Book 32: Terms & Conditions

Terms & Conditions
Robert Glancy

This is another one of those books that I grabbed on a whim from the Champaign Public Library's new books area, and I am ever so glad I did. Robert Glancy absolutely nails the delicate balance of irreverence and heart that defines this particular brand of satire. In Terms & Conditions, Glancy traces the recent history of mild-mannered corporate lawyer Franklyn Shaw, who attempts to reconcile his subconscious feelings with reality as he regains his memory after a mysterious car crash. As he tries to piece together the events and emotions that led to the “little episode” that caused the crash (and, by extension his amnesia), Shaw must come to terms (ha) with the condition (haha) of his life, which is, as he correctly assumes, a bit more complicated (and, inevitably, much more depressing) than the version he gets from his wife and brother. Though the novel relies on very little plot- focusing more on backstory and a general sense of Franklyn (or, more accurately, Frank), the man- readers can easily follow along as Frank traces the paths that led him to his crash and, more importantly, lead him to a series of revelations about his life.

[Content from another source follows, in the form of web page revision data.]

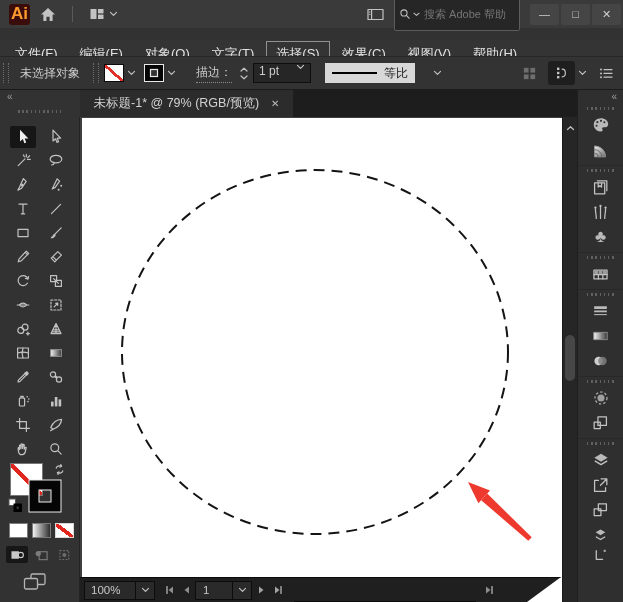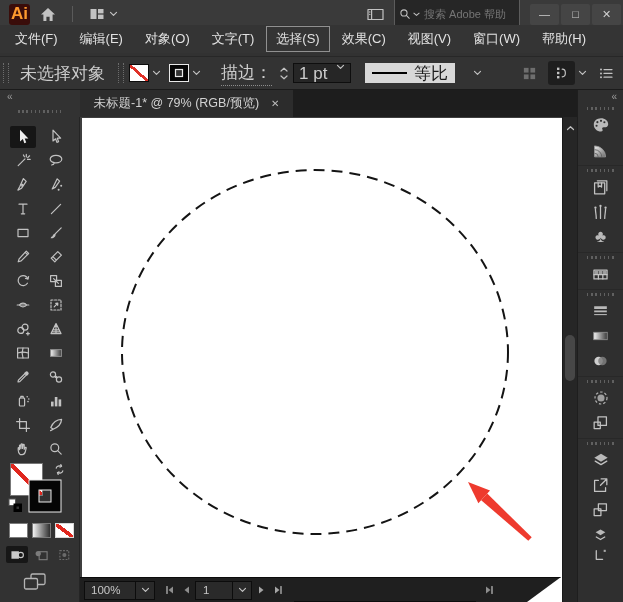--- a/index.html
+++ b/index.html
@@ -16,28 +16,28 @@
   .tb-btn{height:24px;display:flex;align-items:center;justify-content:center;padding:0 9px;}
   .tb-sep{width:1px;height:16px;background:#5a5a5a;margin:0 6px;}
   .tb-right{margin-left:auto;display:flex;align-items:center;}
   .searchbox{width:116px;height:19px;background:#262626;border:1px solid #5c5c5c;border-radius:2px;
              display:flex;align-items:center;gap:2px;padding:6px 4px;margin-right:10px;}
   .searchbox input{background:transparent;border:0;outline:none;color:#9e9e9e;font-size:11px;width:84px;
                    font-family:"Liberation Sans",sans-serif;}
   .win-btn{width:29px;height:21px;margin-right:2px;background:#454545;border-radius:2px;display:flex;
            align-items:center;justify-content:center;color:#d0d0d0;font-size:11px;line-height:1;}
   
-  .menubar{position:absolute;left:0;top:25px;width:100%;height:28px;background:#343434;display:flex;
+  .menubar{position:absolute;left:0;top:40px;width:100%;height:28px;background:#343434;display:flex;
            align-items:center;font-size:13px;color:#e2e2e2;padding-left:4px;box-sizing:border-box;}
   .menu-item{padding:3px 9px;margin:0 1px;border:1px solid transparent;}
   .menu-item.active{border:1px solid #909090;}
   
   .optionsbar{position:absolute;left:0;top:56px;width:100%;height:34px;background:#333333;
               border-top:1px solid #272727;border-bottom:1px solid #1b1b1b;display:flex;align-items:center;
-              font-size:17px;color:#cccccc;box-sizing:border-box;}
+              font-size:12px;color:#cccccc;box-sizing:border-box;}
   .grip-v{width:4px;height:20px;border-left:1px dotted #6c6c6c;border-right:1px dotted #6c6c6c;margin:0 5px 0 3px;}
   .ob-label{margin:0 10px 0 6px;}
   .swatch-wrap{display:flex;align-items:center;margin-right:8px;}
   .fill-sw{width:20px;height:18px;border:1px solid #0c0c0c;box-sizing:border-box;
            background:linear-gradient(to top right,#ffffff 43%,#e03128 43%,#e03128 55%,#ffffff 55%);}
   .caret{margin-left:3px;}
   .stroke-label{margin:0 2px 0 12px;border-bottom:1px dotted #8d8d8d;padding-bottom:1px;}
   .stepper{display:flex;flex-direction:column;gap:3px;margin:0 5px 0 6px;}
   .combo{height:20px;background:#262626;border:1px solid #0e0e0e;display:flex;align-items:flex-start;box-sizing:border-box;}
   .stroke-combo{width:58px;justify-content:space-between;padding:0 5px;}
@@ -152,21 +152,20 @@
   </div>
 
   <div class="menubar">
     <span class="menu-item">文件(F)</span>
     <span class="menu-item">编辑(E)</span>
     <span class="menu-item">对象(O)</span>
     <span class="menu-item">文字(T)</span>
     <span class="menu-item active">选择(S)</span>
     <span class="menu-item">效果(C)</span>
     <span class="menu-item">视图(V)</span>
-    <span class="menu-item">窗口(W)</span>
     <span class="menu-item">帮助(H)</span>
   </div>
 
   <div class="optionsbar">
     <div class="grip-v"></div>
     <span class="ob-label">未选择对象</span>
     <div class="grip-v"></div>
     <div class="swatch-wrap">
       <div class="fill-sw"></div>
       <svg class="caret" width="9" height="6" viewBox="0 0 9 6">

The narrative structure can get a bit fragmented- it is at times difficult to discern which events are occurring during Frank's post-amnesia awakening and which are solely in the past- but the book is generally easy to follow. Moreover, it is chock-full of sarcastic asides, often delivered in the types of footnotes that might punctuate Frank's own contracts. Some of these are better integrated than others- many should really be part of the text, as the next part of the main narrative relies upon them- but many take advantage of the format, sometimes referring to further footnotes in a downward spiral. Glancy avoids most of the pitfalls of what could be an annoying gimmick by successfully varying the types and content of footnotes: some are true, tangentially related asides; some are straight-up jokes; and some represent Frank's inner dialogue. Less consistent are the chapter titles (all offered in the unnecessary format “Terms & Conditions of X”) and the aphorisms that accompany them; occasionally brilliant, they are often missed in favor of a direct engagement with the chapter proper.

Glancy's ability to maintain the book's tone and, much more importantly (and impressively), land most of his intended jokes is remarkable; books like this often fail because they cannot sustain the high standards of their most uproarious gags. Glancy, however, engages all of his ideas with equal parts gusto, wit, and heart, and the book is better for it. From a brother's profane (yet appropriate, we learn) e-mail handle to Frank's increasing frustration with the direction of his life, the book is equal parts hilarious and profound, without trying too hard to be either. Readers may be frustrated by Frank's eternal middle child-ness and his reluctance to sustain important confrontations, but his faults make him far more realistic and relatable, providing the novel with the emotional core that ties it all together. Glancy expertly leverages both levity and gravity, making profound statements about modern life without preaching, either to his characters or through them. I thoroughly enjoyed Terms & Conditions (no footnote necessary), which proves that humor and gravitas can be just as moving as their straight-laced counterparts.